-- Supplied passage --
* START *

In a case where the duct apparatus in accordance with the invention has the above-described configuration (1), the length of the air guiding hole becomes further longer, so that the airflow direction of the conditioned air can be guided reliably in a desired direction.
In a case where the duct apparatus in accordance with the invention has the above-described configuration (2), the airflow direction of the conditioned air can be guided in a more desirable manner. Namely, as the opening area of each of the air guiding holes is set to 500 mm²or less, the opening portion can be partitioned into sufficiently small regions, so that the airflow direction of the conditioned air can be guided with higher accuracy along the extending direction of the air guiding holes.

* END *

-- Required work --
1. Please list every property of the air guiding holes that the duct apparatus passage mentions.
2. Write the next paragraph of the duct apparatus passage, following on from its last sentence.

-- Data entries --
* START *

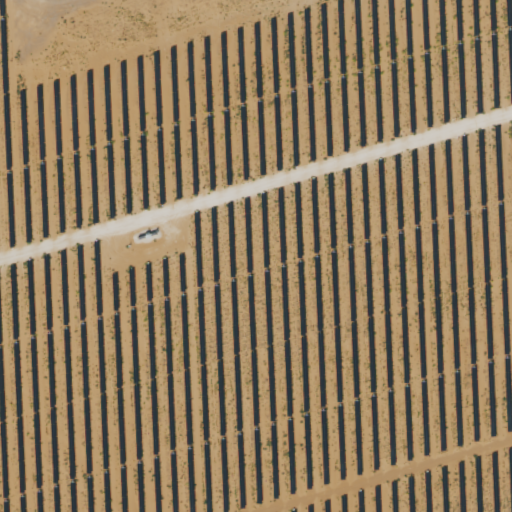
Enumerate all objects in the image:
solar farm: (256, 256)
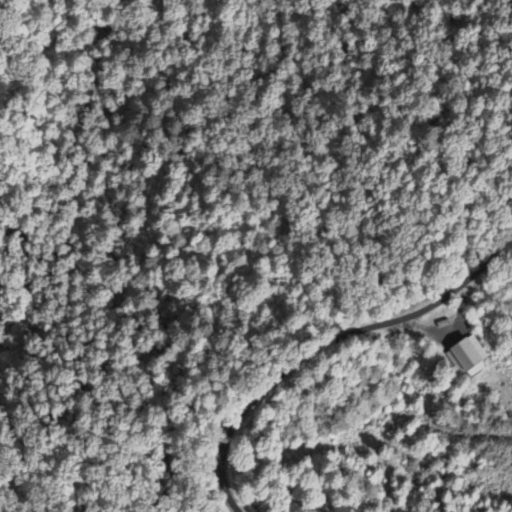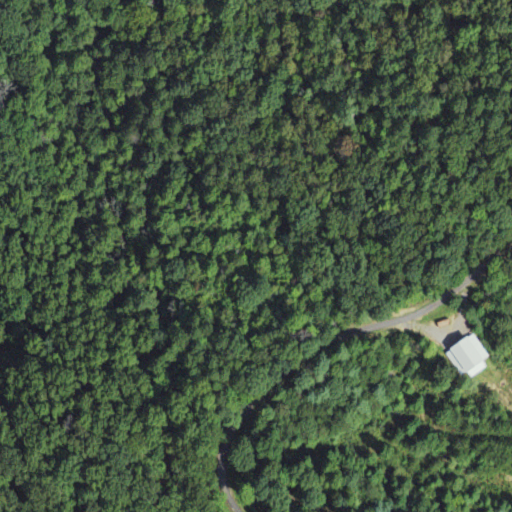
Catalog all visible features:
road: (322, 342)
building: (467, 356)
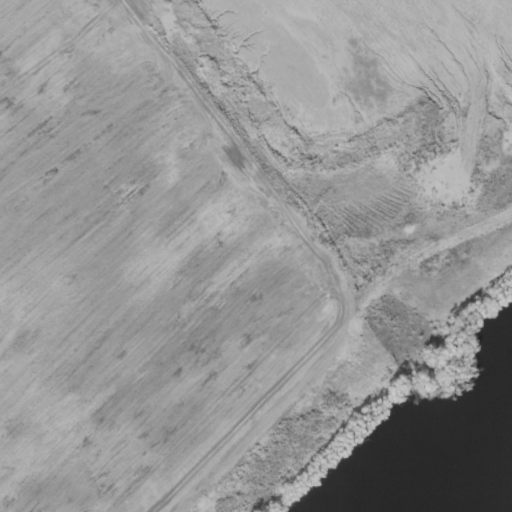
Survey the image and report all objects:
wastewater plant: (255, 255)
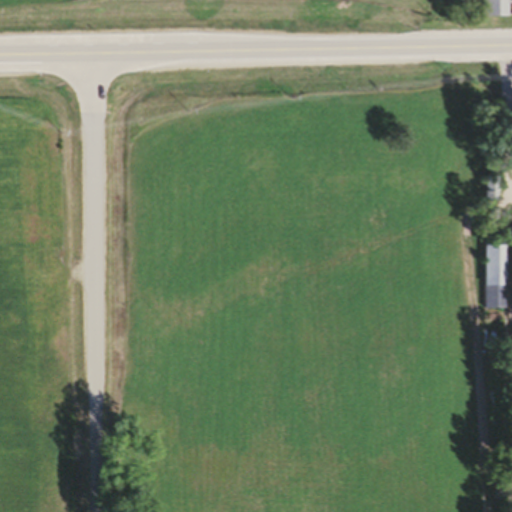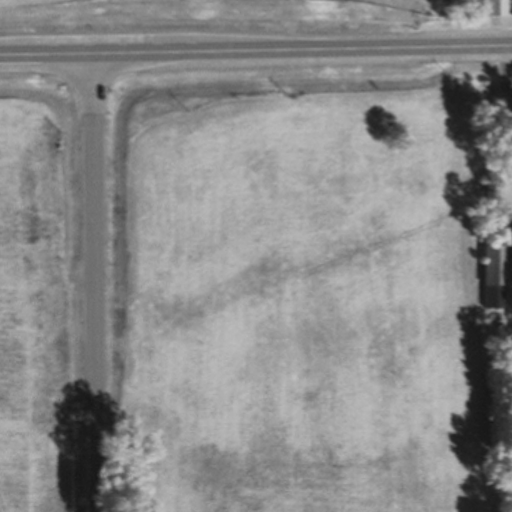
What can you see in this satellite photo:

* END *
* START *

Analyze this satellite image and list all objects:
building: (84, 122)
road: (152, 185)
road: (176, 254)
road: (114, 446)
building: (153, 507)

* END *
* START *

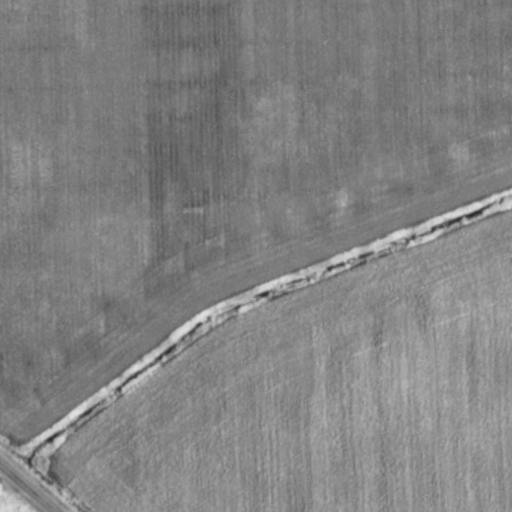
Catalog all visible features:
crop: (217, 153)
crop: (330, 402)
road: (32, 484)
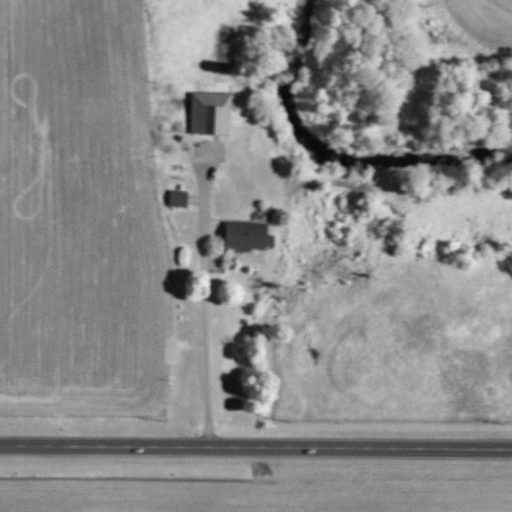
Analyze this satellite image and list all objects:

* END *

-- Solved problems --
1.
- Length
- Opening area
- Extending direction

2.
In a case where the duct apparatus in accordance with the invention has the above-described configuration (3), the airflow direction of the conditioned air can be guided in a more desirable manner. Namely, the smaller the opening area of each of the air guiding holes, the smaller the volume of the conditioned air circulating through each of the air guiding holes. If the opening area of each of the air guiding holes is excessively small, the volume of the conditioned air circulating through each of the air guiding holes also becomes excessively small, and the pressure loss at the time the conditioned air passes through the air guiding holes becomes large. Accordingly, in this case, the airflow direction of the conditioned air becomes difficult to control by the respective air guiding holes. If the opening area of each of the air guiding holes is 7 mm²or more, the volume of the conditioned air circulating through each of the air guiding holes does not become excessively small, and the airflow direction of the conditioned air can be guided in a desired direction by the respective air guiding holes.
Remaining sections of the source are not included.